Sucede que en Israel demasiados son como estos dementes que no reconocen a su padre o a su benefactor. Jeremías se pregunta: «¿Podrá, acaso, una virgen olvidarse de sus atavíos o una esposa de ceñir su cintura?». Pues Israel está poblado de vírgenes insensatas que olvidan sus atavíos y de esposas impúdicas que olvidan los cinturones recatados y se ponen oropeles de meretriz; y esto se ve más extendido cuanto más se sube a las clases que deberían ser maestras del pueblo. Pues bien, he aquí el reproche que Dios, con cólera y llanto, les dirige: «¿Por qué te esfuerzas en mostrar que tu conducta es buena para buscar afecto, cuando en realidad enseñas la malicia y esos modos tuyos de actuar, y han encontrado en los bordes de tus vestiduras la sangre de los pobres e inocentes?».
Amigos, la distancia es un bien y un mal. Estar muy lejos de los lugares donde a menudo hablo es un mal, porque os impide oír las palabras de Vida. Os doléis de ello y tenéis razón. Pero considerad que también es un bien porque así estáis lejos de los lugares donde fermenta el pecado, hierve la corrupción y se oye el zumbido de la insidia que obra contra mí, poniéndome zancadillas e insinuando a los corazones dudas y mentiras respecto a mí. Bien, pues yo os prefiero lejos antes que corrompidos. Me ocuparé de vuestra formación. Como podéis ver, Dios ya lo había hecho antes de que nos conociéramos y consecuentemente nos amáramos: me conocíais sin habernos visto nunca. Isaac ha sido el heraldo entre vosotros. Pues bien, enviaré a muchos como Isaac para que os refieran mis palabras. Pero debéis saber también que Dios puede hablar en todas partes, de Tú a tú, con el espíritu humano, y educarlo en su doctrina.

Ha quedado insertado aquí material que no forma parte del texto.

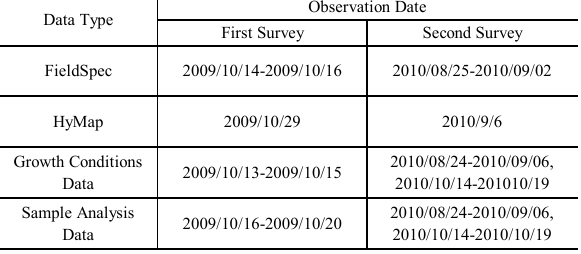
Table 1: Data Used for this Study and Observation Date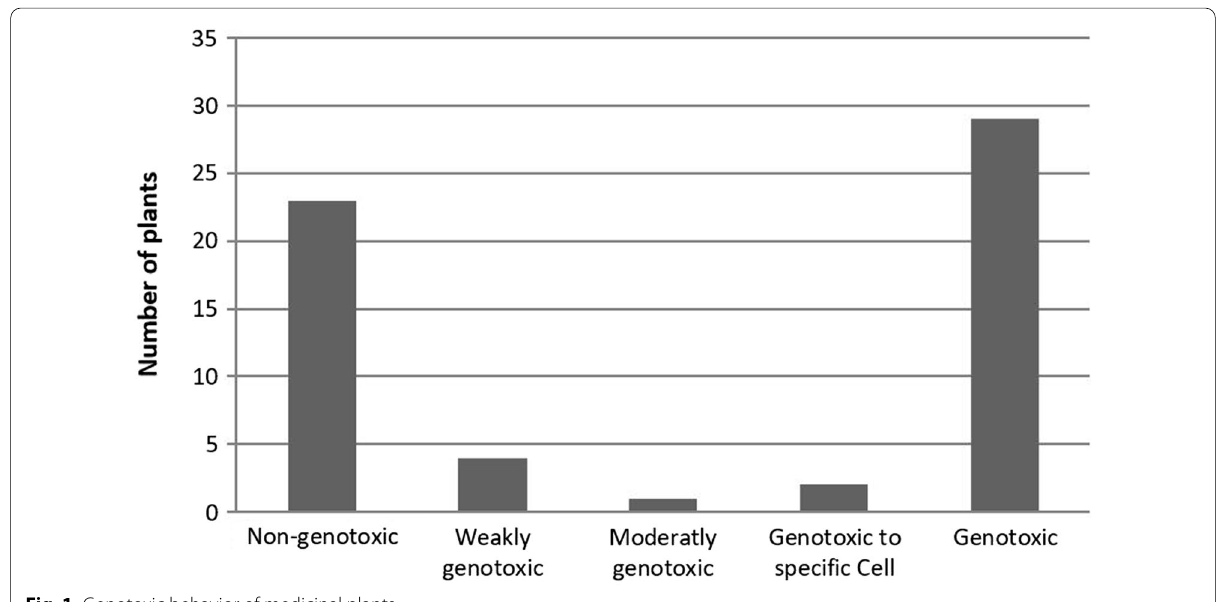
Fig. 1 Genotoxic behavior of medicinal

No tengáis miedo a que por estar solos podáis errar. No. Si no queréis, no seréis infieles al Señor y a su Cristo. Pero si, a pesar de todo, hay quien no puede realmente estar lejos del Mesías, sepa que el Mesías le abre el corazón y los brazos y le dice: «Ven». Venid los que queráis venir; quedaos los que os queráis quedar. Mas unos y otros predicad a Cristo con una vida honesta; predicadlo contra la deshonestidad que anida en demasiados corazones, contra la ligereza de los infinitos que no saben permanecer fieles y que se olvidan de ponerse sus atavíos y de ceñirse las cinturas como conviene a las almas llamadas al desposorio con Cristo.
Vosotros me habéis dicho, con alegría: «Desde que viniste no hemos tenido ya ni enfermos ni muertos. Tu bendición nos ha protegido». Sí, la salud es una cosa grande. Pero haced que esta venida mía de ahora os haga sanos de espíritu a todos, siempre y en todo. En vista de esto os bendigo y os doy mi paz: a vosotros, a vuestros niños, los campos, casas y mieses, a los rebaños y árboles frutales. Usadlo con santidad, no viviendo para ello, sino de ello, dando lo superfluo a quien esté carente, y tendréis la medida prensada de las bendiciones de1 Padre, y un lugar en el Cielo.